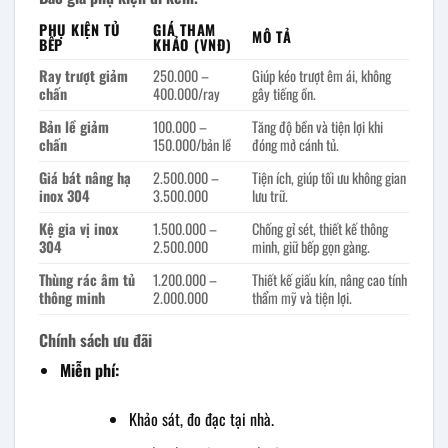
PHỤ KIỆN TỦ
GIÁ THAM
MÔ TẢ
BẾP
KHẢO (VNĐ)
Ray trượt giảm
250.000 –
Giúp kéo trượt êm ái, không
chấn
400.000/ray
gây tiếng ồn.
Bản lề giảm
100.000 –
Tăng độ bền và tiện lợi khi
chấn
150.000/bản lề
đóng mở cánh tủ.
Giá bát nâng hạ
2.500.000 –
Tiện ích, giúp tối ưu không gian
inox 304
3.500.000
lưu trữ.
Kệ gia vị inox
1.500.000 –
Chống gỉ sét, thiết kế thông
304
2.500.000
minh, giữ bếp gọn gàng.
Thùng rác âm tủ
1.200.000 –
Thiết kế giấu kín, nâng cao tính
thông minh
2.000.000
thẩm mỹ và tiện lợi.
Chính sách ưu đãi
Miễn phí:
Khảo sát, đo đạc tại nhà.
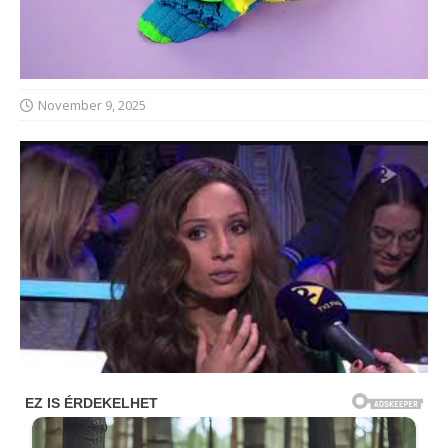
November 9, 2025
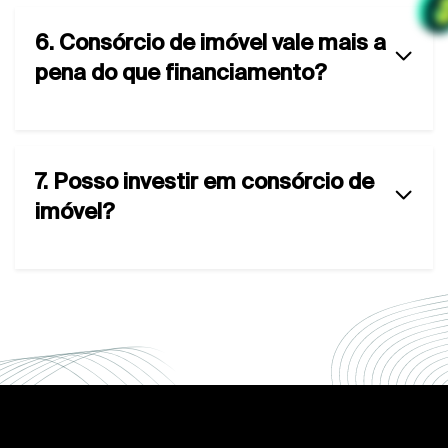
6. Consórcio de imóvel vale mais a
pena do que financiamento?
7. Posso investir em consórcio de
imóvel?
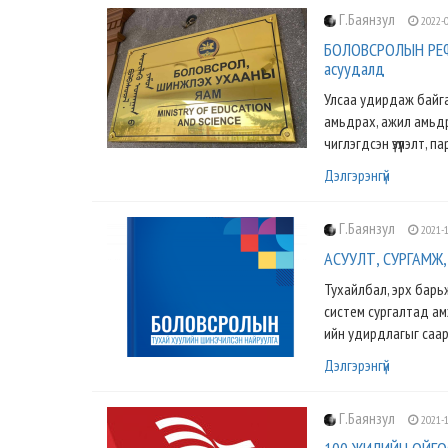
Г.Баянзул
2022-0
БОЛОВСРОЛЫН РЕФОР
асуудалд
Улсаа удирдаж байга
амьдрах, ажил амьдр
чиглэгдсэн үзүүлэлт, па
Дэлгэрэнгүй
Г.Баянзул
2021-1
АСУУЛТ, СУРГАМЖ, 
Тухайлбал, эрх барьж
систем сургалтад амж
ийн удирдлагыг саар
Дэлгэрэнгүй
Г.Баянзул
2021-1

========================

Return every line of the entries above that contains the word "nâng", treating uppercase and lowercase as different.

Solution below:
Giá bát nâng hạ
Thiết kế giấu kín, nâng cao tính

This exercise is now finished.